Brief summary of crisis facing UK employers running final salary schemes

by Dr. Ros Altmann

(All material on this page is subject to copyright and must not be reproduced without the author's permission.)

Our final salary occupational pension system used to be the envy of other countries, but is now in dreadful trouble. Almost all schemes are in deficit and employers are finding that their pension promises have become hugely more expensive than they ever expected. Basically, our schemes do not have enough money to pay out the promised pensions and contributions will have to increase sharply, to be able to afford the payments. Why is there not enough money? There are many reasons:

  1. Successive Governments have piled extra obligations onto final salary schemes, which have added enormously to the cost. Compulsory revaluation of leavers' benefits, spouse cover and indexation have all made providing these pensions more expensive than originally thought.

  2. Pension funds relied on equity investments, which delivered exceptionally strong returns in the 1980's and 1990's and actuarial valuation methods failed to predict future interest rates, inflation, investment returns and mortality correctly. This meant that the actuarial valuations underestimated the liabilities and over-estimated the expected assets, to suggest that schemes had more than enough money to pay out all the pension promises.

  3. This allowed employers to take contribution holidays, since it looked as if their funds had surpluses.

  4. Employers also used their pension funds as a cheap way of funding industrial restructuring, by providing early retirement pensions in voluntary redundancy, which were financed by the pension scheme, rather than company funds.

  5. These early retirement packages led others to want to retire earlier, so although workers were increasingly living longer, they were also trying to retire earlier, both elements adding to the costs of providing these pensions.

  6. Government also imposed extra costs on schemes due to regulatory expenses and removal of ACT relief on dividends.

  7. UK final salary pensions are now about three times more expensive to provide than US final salary pensions. This is due to the extra requirements of spouse cover, indexation and revaluation. The employers are unable to reduce pensions, so they are stuck with these liabilities. This will, in my view, be an enormous problem for corporate UK in the coming years. Somehow or other, companies and their workforce are going to have to find a way to change the benefits or increase contributions substantially.

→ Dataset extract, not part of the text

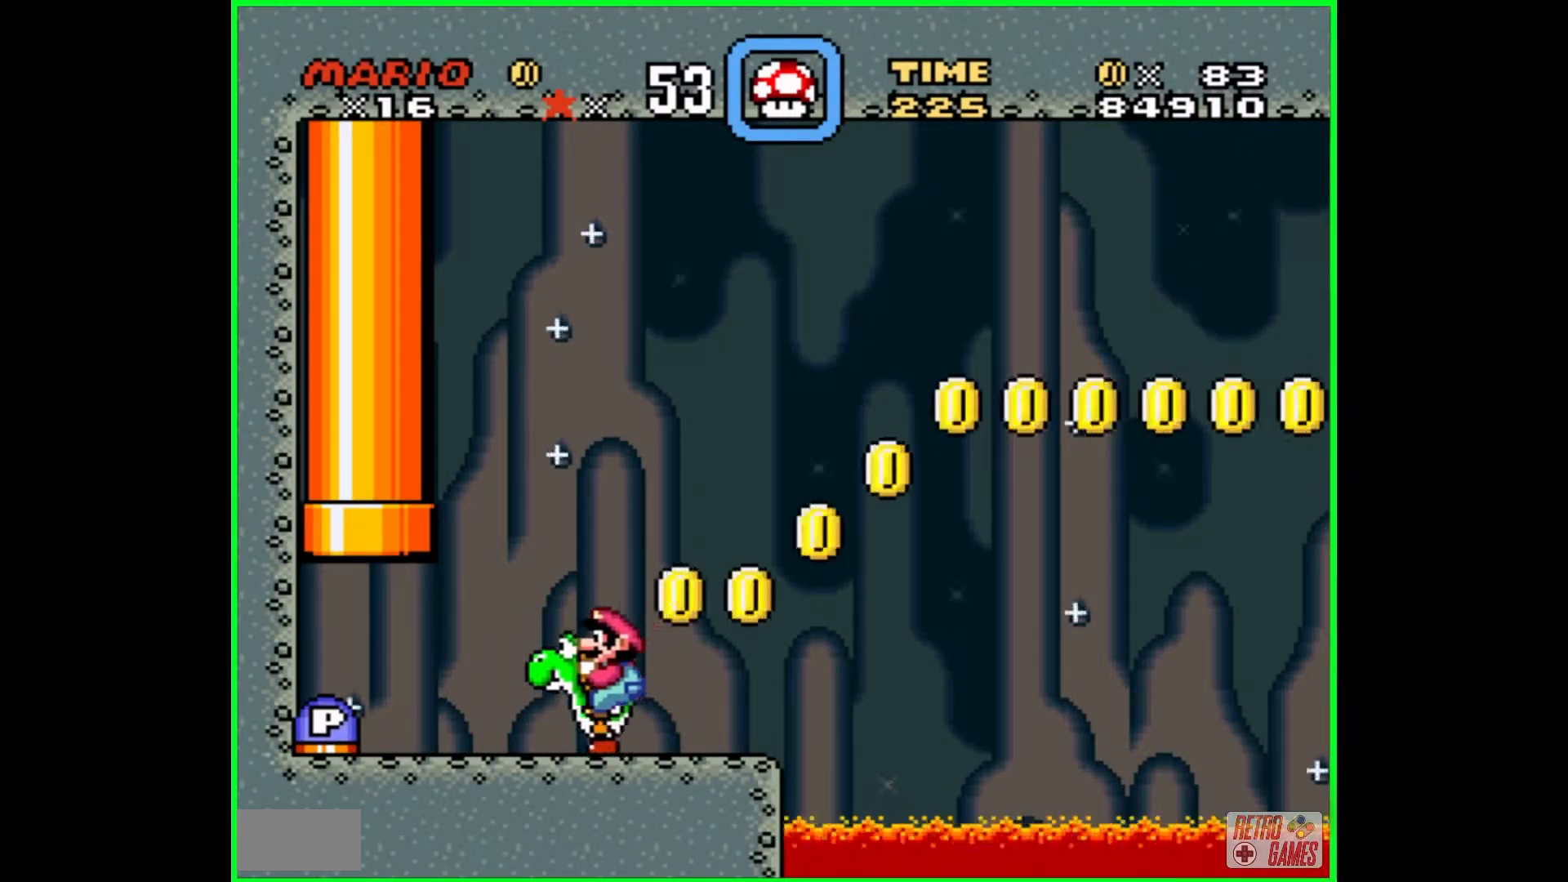
{"buttons": ["DPAD_LEFT"], "events": [[183, "A", "down"], [283, "DPAD_LEFT", "down"], [383, "A", "up"]]}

  8. There may be several major companies which will be forced into bankruptcy by the costs of trying to meet their pension liabilities. How long will shareholders stand for this? Essentially, these schemes are no longer really 'funded', but have become more like 'pay as you go' schemes, where the contributions today are funding benefits for the older members, but who will be there to fund the pensions when the younger workers want to retire? I have actually suggested they are now 'pray-as-you-go'!

  9. Maybe the Government did not really get to grips with this issue because the public sector schemes are all final salary and no-one wanted to rock the boat and highlight the enormous costs of public sector pensions.

  10. Or perhaps the Government simply failed to realise how bad the situation was until it was too late. The official line always was that these pensions were 'safe' and 'guaranteed' and, like everyone else, perhaps Government believed that these funds were strong and could provide generous pensions for ever. There was not really any 'scenario' testing, or 'what-if' analysis, to try to predict what might happen if schemes found they could not pay out the promised pensions that people were relying on.

    The bottom line is that final salary pension schemes are a hugely expensive, open-ended commitment by employers to pay a promised level of pension to former workers, for as long as they live. Employers do not know how much this will cost, but have signed a blank cheque to keep on paying, often with yearly increases, for the indefinite future. Governments continually tried to put more costs onto the schemes, because state pensions were being cut and the ideology was that private pension funds, invested in equities, could make up for the low state payouts. In the end, it has become clear that this is unaffordable.